Francophonie is a term that emerged in the 1950s and has two main meanings. The primary one designates the grouping of peoples and communities throughout the world with French as their maternal or customary language. In its second sense, the term has come to mean an increasingly large and complex network of private and public organizations promoting special ties among all Francophones.

Except for international institutions created and run by France, such as Alliance française (1883), International Francophonie is relatively young. Truly multilateral associations devoted to closer ties between francophone groups began to appear shortly after WWII, eg, la Fédération internationale de la presse de langue française (Paris, 1948), l'Association des universités partiellement ou entièrement de langue française (Montréal, 1961) and l'Institut international de droit d'expression française (1964). These are all private bodies, although they often benefit from government subsidies. The private sector of International Francophonie continues to develop rapidly. There are some 50 international French-language federations, communities, academies, associations and institutes working to increase co-operation in many different fields.

In 1967, elected members of some 20 national parliaments met as delegates in Luxembourg to set up the Association internationale des parlementaires de langue française. Two years later, an international conference in Zaire brought together an equal number of ministers of education, this time officially representing their governments. However, a permanent body was not formed until 1970, when ministerial delegates from 21 countries met in Niamey, Niger, to found l'Agence de coopération culturelle et technique (today the International Organisation of La Francophonie), an international organization devoted to multilateral governmental co-operation.

ACCT brings together French-speaking states whose mutual goals include the development of culture, education, science and technology. The first full-fledged meeting of the ACCT was held in Paris 1986. In 1987 delegations from members and nonmembers that met at Québec City were Belgium, Benin, Burkina Faso [Upper Volta], Burundi, Canada, Central African Republic, Chad, Comoros, Congo, Djibouti, Dominica, Egypt, France, Gabon, Guinea, Guinea-Bissau, Haiti, Ivory Coast, Laos, Lebanon, Luxembourg, Madagascar, Mali, Mauritania, Mauritius, Monaco, Morocco, Niger, Rwanda, St Lucia, Senegal, Seychelles, Switzerland, Togo, Tunisia, Vietnam and Zaire. Two Canadian provinces, Québec and New Brunswick, have the status of participating governments.
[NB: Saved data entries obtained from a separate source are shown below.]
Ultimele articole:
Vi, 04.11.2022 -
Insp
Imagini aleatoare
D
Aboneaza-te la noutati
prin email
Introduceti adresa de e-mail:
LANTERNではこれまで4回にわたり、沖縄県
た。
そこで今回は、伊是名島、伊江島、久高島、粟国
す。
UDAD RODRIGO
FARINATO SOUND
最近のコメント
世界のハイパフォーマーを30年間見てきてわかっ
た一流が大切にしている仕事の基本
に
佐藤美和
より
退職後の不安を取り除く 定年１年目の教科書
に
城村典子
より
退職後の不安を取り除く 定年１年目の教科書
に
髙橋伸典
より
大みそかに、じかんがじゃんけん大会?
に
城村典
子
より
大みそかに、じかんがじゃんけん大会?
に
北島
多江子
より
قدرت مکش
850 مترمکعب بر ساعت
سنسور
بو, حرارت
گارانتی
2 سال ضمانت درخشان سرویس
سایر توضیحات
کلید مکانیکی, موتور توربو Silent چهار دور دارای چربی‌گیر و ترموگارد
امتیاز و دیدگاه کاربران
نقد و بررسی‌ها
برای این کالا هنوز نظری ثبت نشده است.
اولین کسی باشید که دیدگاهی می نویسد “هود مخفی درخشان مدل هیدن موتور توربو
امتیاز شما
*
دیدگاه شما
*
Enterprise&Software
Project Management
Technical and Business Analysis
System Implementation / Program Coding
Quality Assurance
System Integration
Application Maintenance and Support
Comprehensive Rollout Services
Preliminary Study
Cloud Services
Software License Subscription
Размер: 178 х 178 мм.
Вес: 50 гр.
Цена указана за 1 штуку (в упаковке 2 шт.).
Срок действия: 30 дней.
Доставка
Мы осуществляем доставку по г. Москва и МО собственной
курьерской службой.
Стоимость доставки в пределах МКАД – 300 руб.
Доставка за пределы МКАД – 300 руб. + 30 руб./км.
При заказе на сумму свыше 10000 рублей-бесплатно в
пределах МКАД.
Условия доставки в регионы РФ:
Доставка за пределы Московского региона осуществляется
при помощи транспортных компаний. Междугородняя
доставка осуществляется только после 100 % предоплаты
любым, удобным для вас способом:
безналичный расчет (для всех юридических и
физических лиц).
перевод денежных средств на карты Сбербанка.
At this summit, Canada announced a contribution of $17 million to assist new and existing projects in French-speaking Africa and debt forgiveness of $325 million in loans, affecting African nations. The next summit is to be held in Senegal in 1989.

The comparison is often drawn between Francophonie and the Commonwealth. The similarities are evident: each includes developing and developed countries; each consists largely of former colonies, most of which achieved independence after WWII; finally, each has the same general objectives of mutual assistance, co-operation and development in all fields. But Commonwealth structures are very different from those adopted by Francophonie. Despite much discussion of the idea, for example, there is no equivalent in Francophonie of the biannual summit meetings held by the heads of state of Commonwealth countries. Canada has been active in international Francophonie since its beginnings, in both public and private sectors.

On 30 November 2014, Michaëlle Jean, former governor general of Canada, was appointed secretary general of the International Organisation of La Francophonie during the 15th summit of French-speaking nations in Dakar, Senegal. Not only is the first female to head the La Francophonie, she is also the first Canadian.